Problem requirements: Scan the data below for the string "rule". Show every line where it turns up.

Saved data entries:
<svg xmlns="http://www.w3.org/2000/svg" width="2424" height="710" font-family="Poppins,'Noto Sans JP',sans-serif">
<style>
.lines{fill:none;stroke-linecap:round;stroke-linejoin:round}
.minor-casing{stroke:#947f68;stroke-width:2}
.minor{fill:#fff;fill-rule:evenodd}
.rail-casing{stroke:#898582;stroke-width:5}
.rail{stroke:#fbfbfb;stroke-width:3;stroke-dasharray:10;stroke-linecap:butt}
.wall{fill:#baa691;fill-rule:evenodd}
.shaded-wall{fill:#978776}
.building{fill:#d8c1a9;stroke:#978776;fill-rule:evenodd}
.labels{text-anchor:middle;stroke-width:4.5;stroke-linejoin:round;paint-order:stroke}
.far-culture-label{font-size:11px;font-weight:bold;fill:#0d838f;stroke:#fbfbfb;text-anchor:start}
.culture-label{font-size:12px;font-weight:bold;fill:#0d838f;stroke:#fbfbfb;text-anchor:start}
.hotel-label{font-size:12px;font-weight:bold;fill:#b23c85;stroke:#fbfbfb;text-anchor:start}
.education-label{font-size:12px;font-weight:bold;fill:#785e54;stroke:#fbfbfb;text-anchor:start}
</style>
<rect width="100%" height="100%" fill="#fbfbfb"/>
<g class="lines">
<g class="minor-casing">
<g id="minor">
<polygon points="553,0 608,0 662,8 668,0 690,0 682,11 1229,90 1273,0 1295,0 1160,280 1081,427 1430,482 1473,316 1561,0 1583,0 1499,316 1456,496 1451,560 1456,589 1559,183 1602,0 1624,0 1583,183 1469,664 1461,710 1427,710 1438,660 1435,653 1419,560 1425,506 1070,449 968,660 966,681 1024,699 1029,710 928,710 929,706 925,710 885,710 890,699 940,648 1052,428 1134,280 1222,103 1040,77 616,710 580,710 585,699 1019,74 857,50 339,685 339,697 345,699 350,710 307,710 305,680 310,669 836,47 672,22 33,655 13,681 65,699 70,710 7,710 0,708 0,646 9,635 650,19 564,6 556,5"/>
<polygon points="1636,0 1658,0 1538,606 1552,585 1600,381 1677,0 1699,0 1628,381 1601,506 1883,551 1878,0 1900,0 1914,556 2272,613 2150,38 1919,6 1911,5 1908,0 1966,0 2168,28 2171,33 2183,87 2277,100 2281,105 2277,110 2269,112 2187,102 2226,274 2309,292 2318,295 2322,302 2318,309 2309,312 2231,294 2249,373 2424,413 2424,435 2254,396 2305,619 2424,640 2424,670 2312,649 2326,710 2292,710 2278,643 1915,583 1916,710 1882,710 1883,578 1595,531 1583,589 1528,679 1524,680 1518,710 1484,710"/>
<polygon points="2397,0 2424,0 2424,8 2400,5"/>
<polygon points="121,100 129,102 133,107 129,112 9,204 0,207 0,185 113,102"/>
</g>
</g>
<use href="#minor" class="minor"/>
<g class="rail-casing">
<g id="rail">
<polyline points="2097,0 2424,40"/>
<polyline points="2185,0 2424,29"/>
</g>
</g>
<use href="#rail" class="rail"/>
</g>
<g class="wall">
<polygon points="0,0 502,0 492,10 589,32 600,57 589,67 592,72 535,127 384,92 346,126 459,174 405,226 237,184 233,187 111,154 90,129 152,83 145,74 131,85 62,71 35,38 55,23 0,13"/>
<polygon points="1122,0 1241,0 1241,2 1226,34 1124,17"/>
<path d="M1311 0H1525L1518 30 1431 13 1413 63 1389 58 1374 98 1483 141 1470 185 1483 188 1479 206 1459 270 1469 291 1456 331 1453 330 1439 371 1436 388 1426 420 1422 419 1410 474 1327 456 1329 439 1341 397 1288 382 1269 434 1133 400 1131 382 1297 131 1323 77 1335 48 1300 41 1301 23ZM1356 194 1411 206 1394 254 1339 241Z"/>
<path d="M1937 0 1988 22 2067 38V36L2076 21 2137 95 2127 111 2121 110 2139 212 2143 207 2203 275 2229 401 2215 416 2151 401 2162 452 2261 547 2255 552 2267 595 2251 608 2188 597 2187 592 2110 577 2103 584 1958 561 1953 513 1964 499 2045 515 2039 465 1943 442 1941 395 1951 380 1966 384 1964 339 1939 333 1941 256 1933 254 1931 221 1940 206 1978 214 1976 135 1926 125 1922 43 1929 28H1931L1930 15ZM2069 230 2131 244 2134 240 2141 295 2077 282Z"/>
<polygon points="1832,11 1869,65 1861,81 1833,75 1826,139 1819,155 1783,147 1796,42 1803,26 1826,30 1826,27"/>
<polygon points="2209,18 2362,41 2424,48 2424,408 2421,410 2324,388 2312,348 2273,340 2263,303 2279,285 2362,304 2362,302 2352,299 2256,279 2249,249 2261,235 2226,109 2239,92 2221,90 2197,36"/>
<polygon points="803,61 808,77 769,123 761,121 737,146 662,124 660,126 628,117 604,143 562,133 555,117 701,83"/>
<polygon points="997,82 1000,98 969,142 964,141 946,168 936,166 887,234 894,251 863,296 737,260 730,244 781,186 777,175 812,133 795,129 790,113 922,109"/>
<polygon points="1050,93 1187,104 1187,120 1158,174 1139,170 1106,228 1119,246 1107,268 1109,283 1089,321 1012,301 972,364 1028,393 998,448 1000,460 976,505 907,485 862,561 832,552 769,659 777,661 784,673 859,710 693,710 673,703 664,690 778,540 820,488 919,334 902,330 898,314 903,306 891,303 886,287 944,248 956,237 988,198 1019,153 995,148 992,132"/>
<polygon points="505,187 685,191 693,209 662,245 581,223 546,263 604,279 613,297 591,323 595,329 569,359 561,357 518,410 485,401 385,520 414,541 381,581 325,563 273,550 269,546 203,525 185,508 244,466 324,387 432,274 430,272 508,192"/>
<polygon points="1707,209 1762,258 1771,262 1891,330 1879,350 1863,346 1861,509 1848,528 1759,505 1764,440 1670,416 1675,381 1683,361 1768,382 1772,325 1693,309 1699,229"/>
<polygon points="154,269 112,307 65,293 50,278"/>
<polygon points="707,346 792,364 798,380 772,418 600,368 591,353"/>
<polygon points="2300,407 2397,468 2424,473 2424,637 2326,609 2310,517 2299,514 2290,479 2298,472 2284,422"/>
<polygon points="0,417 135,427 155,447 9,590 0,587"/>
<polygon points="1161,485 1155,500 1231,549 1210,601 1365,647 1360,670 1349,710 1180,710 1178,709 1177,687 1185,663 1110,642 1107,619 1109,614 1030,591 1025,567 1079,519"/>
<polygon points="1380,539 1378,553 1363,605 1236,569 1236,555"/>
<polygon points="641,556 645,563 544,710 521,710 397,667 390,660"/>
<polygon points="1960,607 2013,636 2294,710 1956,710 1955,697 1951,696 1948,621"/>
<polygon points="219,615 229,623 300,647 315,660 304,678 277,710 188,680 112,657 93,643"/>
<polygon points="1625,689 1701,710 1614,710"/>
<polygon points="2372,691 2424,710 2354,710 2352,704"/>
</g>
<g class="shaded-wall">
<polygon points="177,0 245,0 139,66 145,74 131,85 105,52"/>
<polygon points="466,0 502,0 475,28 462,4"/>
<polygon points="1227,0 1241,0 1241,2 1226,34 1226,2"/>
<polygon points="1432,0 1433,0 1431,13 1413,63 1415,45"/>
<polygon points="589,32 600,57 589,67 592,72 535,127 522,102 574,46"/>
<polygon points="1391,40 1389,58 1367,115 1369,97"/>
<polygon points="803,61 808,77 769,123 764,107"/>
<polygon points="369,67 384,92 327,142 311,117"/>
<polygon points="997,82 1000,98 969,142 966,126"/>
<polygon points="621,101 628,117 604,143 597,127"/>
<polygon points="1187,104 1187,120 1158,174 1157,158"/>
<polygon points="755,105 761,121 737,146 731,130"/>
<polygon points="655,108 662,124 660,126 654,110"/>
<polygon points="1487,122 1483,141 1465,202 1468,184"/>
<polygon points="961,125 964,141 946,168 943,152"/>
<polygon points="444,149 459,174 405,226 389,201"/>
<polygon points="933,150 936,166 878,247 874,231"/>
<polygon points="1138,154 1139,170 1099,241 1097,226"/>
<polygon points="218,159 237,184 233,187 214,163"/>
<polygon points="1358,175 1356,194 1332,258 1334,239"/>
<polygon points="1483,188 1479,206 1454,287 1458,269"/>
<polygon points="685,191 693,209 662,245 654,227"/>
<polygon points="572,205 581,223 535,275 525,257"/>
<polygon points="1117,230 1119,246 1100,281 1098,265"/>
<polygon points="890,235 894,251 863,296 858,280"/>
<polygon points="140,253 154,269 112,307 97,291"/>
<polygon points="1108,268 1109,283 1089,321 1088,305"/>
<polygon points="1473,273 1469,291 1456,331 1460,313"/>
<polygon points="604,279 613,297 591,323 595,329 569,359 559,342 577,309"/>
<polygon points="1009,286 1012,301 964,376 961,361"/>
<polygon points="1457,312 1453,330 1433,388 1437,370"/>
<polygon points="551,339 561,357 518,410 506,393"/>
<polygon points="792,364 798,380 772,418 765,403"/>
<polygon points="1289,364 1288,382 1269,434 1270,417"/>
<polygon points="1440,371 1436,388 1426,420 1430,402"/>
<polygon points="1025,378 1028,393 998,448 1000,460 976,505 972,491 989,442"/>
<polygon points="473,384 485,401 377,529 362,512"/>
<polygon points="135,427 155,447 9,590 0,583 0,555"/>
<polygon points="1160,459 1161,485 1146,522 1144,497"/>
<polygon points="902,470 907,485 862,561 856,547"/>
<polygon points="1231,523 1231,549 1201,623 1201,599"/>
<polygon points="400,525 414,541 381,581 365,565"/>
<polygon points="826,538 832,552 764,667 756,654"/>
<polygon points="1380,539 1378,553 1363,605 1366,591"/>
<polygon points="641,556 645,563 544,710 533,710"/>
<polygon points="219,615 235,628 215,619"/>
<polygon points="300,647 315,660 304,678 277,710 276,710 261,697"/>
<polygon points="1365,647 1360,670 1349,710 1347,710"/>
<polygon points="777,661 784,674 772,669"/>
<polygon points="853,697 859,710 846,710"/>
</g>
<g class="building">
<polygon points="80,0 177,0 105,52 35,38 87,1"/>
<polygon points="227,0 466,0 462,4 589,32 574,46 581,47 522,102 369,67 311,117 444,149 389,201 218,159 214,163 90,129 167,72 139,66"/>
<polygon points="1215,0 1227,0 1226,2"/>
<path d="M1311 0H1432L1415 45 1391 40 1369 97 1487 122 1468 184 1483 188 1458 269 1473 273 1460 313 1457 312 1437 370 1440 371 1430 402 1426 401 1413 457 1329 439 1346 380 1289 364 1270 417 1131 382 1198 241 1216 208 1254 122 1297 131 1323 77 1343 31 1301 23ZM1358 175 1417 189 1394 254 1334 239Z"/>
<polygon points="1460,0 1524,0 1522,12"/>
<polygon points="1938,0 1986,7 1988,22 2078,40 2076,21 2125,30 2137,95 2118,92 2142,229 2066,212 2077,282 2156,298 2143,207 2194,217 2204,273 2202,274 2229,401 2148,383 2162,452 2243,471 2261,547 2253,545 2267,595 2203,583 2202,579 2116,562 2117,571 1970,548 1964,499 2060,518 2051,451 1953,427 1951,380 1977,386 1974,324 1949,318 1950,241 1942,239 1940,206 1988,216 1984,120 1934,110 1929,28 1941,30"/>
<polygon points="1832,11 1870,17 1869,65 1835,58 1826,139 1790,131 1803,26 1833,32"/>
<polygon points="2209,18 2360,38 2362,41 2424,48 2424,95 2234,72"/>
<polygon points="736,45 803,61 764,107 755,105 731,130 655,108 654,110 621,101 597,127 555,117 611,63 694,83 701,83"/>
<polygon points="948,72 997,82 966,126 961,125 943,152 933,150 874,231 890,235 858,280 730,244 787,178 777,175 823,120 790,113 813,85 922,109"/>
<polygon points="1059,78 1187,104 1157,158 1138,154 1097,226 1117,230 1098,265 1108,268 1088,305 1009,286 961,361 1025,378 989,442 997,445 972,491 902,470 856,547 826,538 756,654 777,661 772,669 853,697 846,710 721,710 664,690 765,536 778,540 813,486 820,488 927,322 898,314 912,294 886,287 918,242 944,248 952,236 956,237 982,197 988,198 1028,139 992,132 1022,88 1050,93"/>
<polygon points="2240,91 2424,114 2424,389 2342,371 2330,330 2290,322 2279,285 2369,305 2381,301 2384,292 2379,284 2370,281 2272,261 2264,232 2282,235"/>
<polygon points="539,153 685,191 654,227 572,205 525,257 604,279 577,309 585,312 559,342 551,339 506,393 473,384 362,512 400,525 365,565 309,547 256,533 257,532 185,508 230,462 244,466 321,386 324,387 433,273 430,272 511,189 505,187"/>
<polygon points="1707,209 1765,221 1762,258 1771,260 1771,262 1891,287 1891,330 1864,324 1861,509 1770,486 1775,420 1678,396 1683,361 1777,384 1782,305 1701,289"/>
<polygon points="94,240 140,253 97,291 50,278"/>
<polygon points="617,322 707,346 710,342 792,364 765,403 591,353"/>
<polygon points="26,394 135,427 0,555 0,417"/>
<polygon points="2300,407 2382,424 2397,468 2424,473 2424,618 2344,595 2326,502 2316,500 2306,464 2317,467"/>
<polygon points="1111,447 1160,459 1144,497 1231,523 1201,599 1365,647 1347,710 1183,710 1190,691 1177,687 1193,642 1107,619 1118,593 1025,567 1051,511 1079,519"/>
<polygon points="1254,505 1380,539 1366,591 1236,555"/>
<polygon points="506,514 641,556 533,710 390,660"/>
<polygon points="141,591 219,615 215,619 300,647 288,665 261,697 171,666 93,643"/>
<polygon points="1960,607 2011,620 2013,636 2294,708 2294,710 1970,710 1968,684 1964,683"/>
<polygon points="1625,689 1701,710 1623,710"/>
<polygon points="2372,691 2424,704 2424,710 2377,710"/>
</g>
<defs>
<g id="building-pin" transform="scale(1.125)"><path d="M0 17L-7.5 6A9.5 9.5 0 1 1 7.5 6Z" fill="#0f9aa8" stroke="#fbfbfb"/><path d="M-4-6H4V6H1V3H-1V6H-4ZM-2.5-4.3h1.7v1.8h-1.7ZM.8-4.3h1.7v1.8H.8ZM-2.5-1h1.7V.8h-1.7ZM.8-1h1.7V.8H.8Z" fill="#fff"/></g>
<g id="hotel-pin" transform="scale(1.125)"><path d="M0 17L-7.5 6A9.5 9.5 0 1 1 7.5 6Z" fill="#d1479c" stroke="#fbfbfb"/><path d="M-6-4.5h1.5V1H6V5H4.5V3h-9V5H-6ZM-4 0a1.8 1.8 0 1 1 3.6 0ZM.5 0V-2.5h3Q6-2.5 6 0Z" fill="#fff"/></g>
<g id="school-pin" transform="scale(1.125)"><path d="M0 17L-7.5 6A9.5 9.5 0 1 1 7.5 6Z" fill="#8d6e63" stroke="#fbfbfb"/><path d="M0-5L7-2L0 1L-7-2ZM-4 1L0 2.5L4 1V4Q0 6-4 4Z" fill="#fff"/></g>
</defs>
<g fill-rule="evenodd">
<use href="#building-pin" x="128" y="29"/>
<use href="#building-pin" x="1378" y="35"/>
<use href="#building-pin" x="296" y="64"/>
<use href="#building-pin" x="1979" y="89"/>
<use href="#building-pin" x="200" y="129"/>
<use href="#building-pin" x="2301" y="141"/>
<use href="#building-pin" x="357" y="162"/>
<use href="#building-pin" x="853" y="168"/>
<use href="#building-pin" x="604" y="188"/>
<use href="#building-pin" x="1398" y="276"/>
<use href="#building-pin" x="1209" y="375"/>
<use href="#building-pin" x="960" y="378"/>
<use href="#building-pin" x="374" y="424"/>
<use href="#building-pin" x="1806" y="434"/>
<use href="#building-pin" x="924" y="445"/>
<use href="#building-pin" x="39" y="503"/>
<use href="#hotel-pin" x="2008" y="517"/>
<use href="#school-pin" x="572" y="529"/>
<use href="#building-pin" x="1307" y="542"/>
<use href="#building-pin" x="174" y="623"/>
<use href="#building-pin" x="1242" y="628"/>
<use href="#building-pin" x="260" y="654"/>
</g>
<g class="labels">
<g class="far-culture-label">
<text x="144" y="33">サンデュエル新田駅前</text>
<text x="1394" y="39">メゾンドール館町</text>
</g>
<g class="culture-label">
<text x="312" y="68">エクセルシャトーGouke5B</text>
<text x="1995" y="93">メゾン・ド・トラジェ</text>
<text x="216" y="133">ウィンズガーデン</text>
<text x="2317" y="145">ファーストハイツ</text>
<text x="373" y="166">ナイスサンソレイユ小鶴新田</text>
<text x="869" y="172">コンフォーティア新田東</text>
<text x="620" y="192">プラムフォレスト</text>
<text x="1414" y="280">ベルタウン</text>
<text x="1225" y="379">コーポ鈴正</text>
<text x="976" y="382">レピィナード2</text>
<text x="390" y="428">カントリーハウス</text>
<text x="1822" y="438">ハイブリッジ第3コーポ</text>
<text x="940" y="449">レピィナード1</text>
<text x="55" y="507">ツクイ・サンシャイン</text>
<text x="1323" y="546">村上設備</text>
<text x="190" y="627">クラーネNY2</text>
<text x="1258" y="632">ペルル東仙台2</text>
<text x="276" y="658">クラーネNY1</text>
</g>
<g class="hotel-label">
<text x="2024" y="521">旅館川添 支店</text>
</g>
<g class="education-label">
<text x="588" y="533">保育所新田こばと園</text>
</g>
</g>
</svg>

Answer area:
.minor{fill:#fff;fill-rule:evenodd}
.wall{fill:#baa691;fill-rule:evenodd}
.building{fill:#d8c1a9;stroke:#978776;fill-rule:evenodd}
<g fill-rule="evenodd">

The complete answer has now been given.